Oversight mechanisms are mostly inactive. Minimal information has been released
by the new Board and Nalcor’s CEO. No
explanation has been given for the burgeoning cost of the Astaldi contract or
whether the flaws in the original contract have been corrected. Citizens are
left in the dark and this is not acceptable.
The latest monthly report shows that in May
of 2017 expenditures were $154 million dollars. At $500,000 per person year
this project cannot be rationalized as a make work project nor can it be
explained as part of a rational energy strategy or economic development plan.
It is simply a fiasco and one which poses an existential threat which many
citizens have yet to perceive.
Is it normal for a society in crisis to be so
blasé about its future?

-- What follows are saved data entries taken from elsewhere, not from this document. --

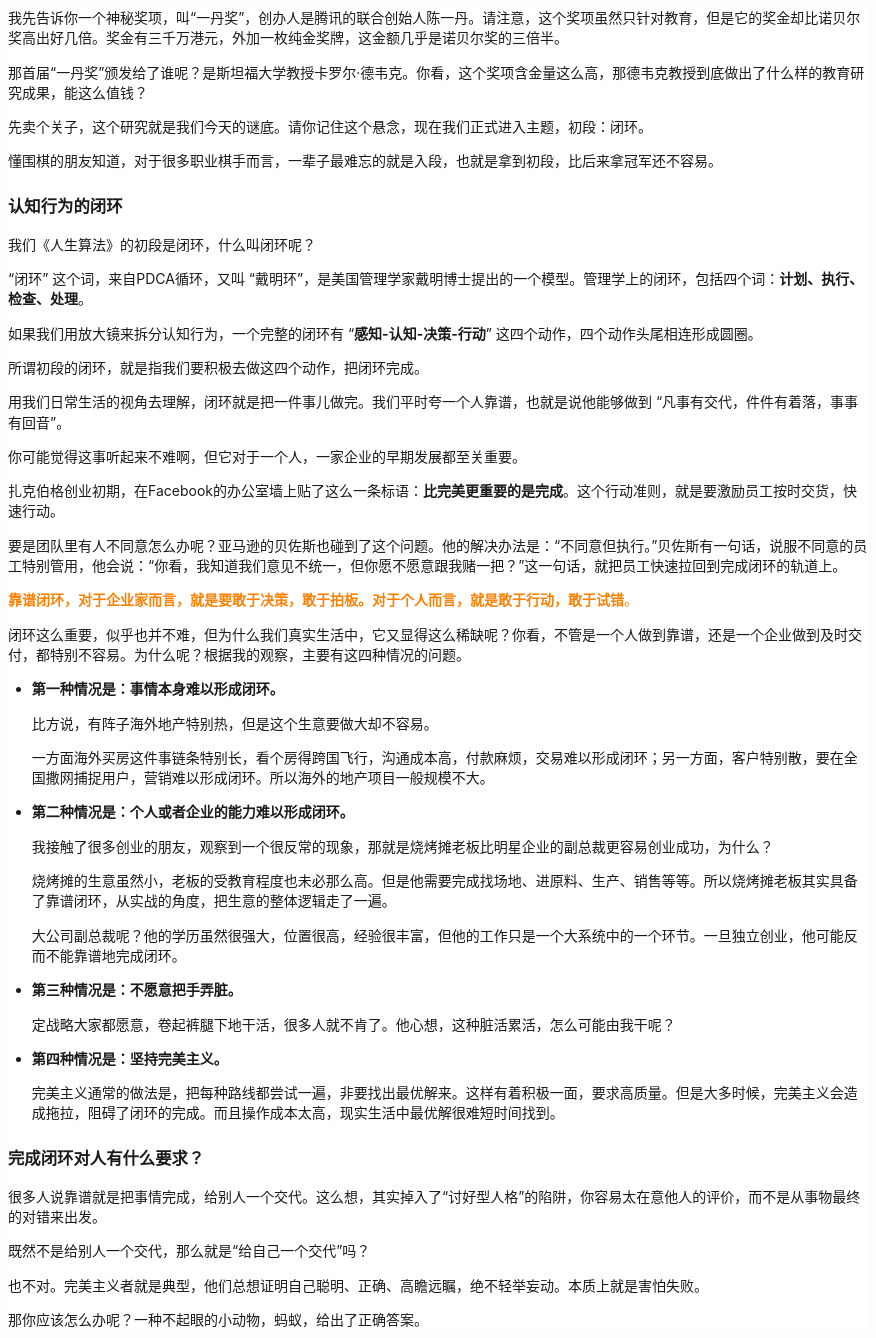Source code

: 我先告诉你一个神秘奖项，叫“一丹奖”，创办人是腾讯的联合创始人陈一丹。请注意，这个奖项虽然只针对教育，但是它的奖金却比诺贝尔奖高出好几倍。奖金有三千万港元，外加一枚纯金奖牌，这金额几乎是诺贝尔奖的三倍半。

那首届“一丹奖”颁发给了谁呢？是斯坦福大学教授卡罗尔·德韦克。你看，这个奖项含金量这么高，那德韦克教授到底做出了什么样的教育研究成果，能这么值钱？

先卖个关子，这个研究就是我们今天的谜底。请你记住这个悬念，现在我们正式进入主题，初段：闭环。

懂围棋的朋友知道，对于很多职业棋手而言，一辈子最难忘的就是入段，也就是拿到初段，比后来拿冠军还不容易。

### 认知行为的闭环

我们《人生算法》的初段是闭环，什么叫闭环呢？

“闭环” 这个词，来自PDCA循环，又叫 “戴明环”，是美国管理学家戴明博士提出的一个模型。管理学上的闭环，包括四个词：**计划、执行、检查、处理**。

如果我们用放大镜来拆分认知行为，一个完整的闭环有 “**感知-认知-决策-行动**” 这四个动作，四个动作头尾相连形成圆圈。

所谓初段的闭环，就是指我们要积极去做这四个动作，把闭环完成。

用我们日常生活的视角去理解，闭环就是把一件事儿做完。我们平时夸一个人靠谱，也就是说他能够做到 “凡事有交代，件件有着落，事事有回音”。

你可能觉得这事听起来不难啊，但它对于一个人，一家企业的早期发展都至关重要。

扎克伯格创业初期，在Facebook的办公室墙上贴了这么一条标语：**比完美更重要的是完成**。这个行动准则，就是要激励员工按时交货，快速行动。

要是团队里有人不同意怎么办呢？亚马逊的贝佐斯也碰到了这个问题。他的解决办法是：“不同意但执行。”贝佐斯有一句话，说服不同意的员工特别管用，他会说：“你看，我知道我们意见不统一，但你愿不愿意跟我赌一把？”这一句话，就把员工快速拉回到完成闭环的轨道上。

<font color="#FF8000">**靠谱闭环，对于企业家而言，就是要敢于决策，敢于拍板。对于个人而言，就是敢于行动，敢于试错**。</font>

闭环这么重要，似乎也并不难，但为什么我们真实生活中，它又显得这么稀缺呢？你看，不管是一个人做到靠谱，还是一个企业做到及时交付，都特别不容易。为什么呢？根据我的观察，主要有这四种情况的问题。

- **第一种情况是：事情本身难以形成闭环。**

  比方说，有阵子海外地产特别热，但是这个生意要做大却不容易。

  一方面海外买房这件事链条特别长，看个房得跨国飞行，沟通成本高，付款麻烦，交易难以形成闭环；另一方面，客户特别散，要在全国撒网捕捉用户，营销难以形成闭环。所以海外的地产项目一般规模不大。

- **第二种情况是：个人或者企业的能力难以形成闭环。**

  我接触了很多创业的朋友，观察到一个很反常的现象，那就是烧烤摊老板比明星企业的副总裁更容易创业成功，为什么？

  烧烤摊的生意虽然小，老板的受教育程度也未必那么高。但是他需要完成找场地、进原料、生产、销售等等。所以烧烤摊老板其实具备了靠谱闭环，从实战的角度，把生意的整体逻辑走了一遍。

  大公司副总裁呢？他的学历虽然很强大，位置很高，经验很丰富，但他的工作只是一个大系统中的一个环节。一旦独立创业，他可能反而不能靠谱地完成闭环。

- **第三种情况是：不愿意把手弄脏。**

  定战略大家都愿意，卷起裤腿下地干活，很多人就不肯了。他心想，这种脏活累活，怎么可能由我干呢？

- **第四种情况是：坚持完美主义。**

  完美主义通常的做法是，把每种路线都尝试一遍，非要找出最优解来。这样有着积极一面，要求高质量。但是大多时候，完美主义会造成拖拉，阻碍了闭环的完成。而且操作成本太高，现实生活中最优解很难短时间找到。

### 完成闭环对人有什么要求？

很多人说靠谱就是把事情完成，给别人一个交代。这么想，其实掉入了“讨好型人格”的陷阱，你容易太在意他人的评价，而不是从事物最终的对错来出发。

既然不是给别人一个交代，那么就是“给自己一个交代”吗？

也不对。完美主义者就是典型，他们总想证明自己聪明、正确、高瞻远瞩，绝不轻举妄动。本质上就是害怕失败。

那你应该怎么办呢？一种不起眼的小动物，蚂蚁，给出了正确答案。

Are our institutions serving us well, including the
provincial and federal governments, Nalcor Energy, Newfoundland Power and the
PUB? Memorial University appears to be punching well below its weight in
failing to encourage public engagement on this issue and the fundamental
economic and fiscal crisis of which the Muskrat Falls fiasco is a part? They
have failed to respond to the challenges issued by Edsel Bonnell and others to
create a new forum to bring forward possible solutions
Conclusion
The government seems to be impervious to
rational thought, having taken refuge in the wisdom of Stan Marshall. Stan
refuses to seek an independent review of the North Spur and government will not
overrule or rile him. Stan has failed to deliver a rethinking of this project
or even a change in the management team.
Is there a further role for the federal
government? We could not have sanctioned the project without the loan guarantee
of $5 billion, which has now been increased to $7.9 billion. Should we commend
or condemn the federal government for their role in enabling us to embark upon
this risky undertaking? The loan guarantee agreement was designed to ensure
that the ultimate responsibility and financial risk was deflected back to
provincial ratepayers, minimizing the risk to the federal government. The
province is obliged under the 2012 agreement to ensure after the project is
completed that “the regulated rates for
Newfoundland and Labrador Hydro (“NLH”) will allow it to collect sufficient
revenue in each year to enable NLH to recover” costs incurred.
Ultimately the risks came back to the
ratepayers in NL. Should we now ask the federal government to reactivate the
inactive Lower Churchill Development Corporation (LCDC) and to share in the
financial risks of both construction and operation? It is clear that the
federal government will be called upon to take a larger role, beyond simply
raising the cap on the loan guarantee. It is also questionable that we as a
province are going to be able to operate the facilities on our own and to bear
the full cost burden.
Will a renewed federal provincial corporation,
bearing 49% of the risks, be the best vehicle to finish the project and to
operate the facilities once completed? Or will we take the far greater risk of
going to Quebec for a comprehensive agreement which will enable us to complete
the Muskrat Falls project, as part of a package involving water management,
Gull Island and extension of the Churchill Falls contract beyond 2041? This
might offer short term gain but a mountain of long term pain.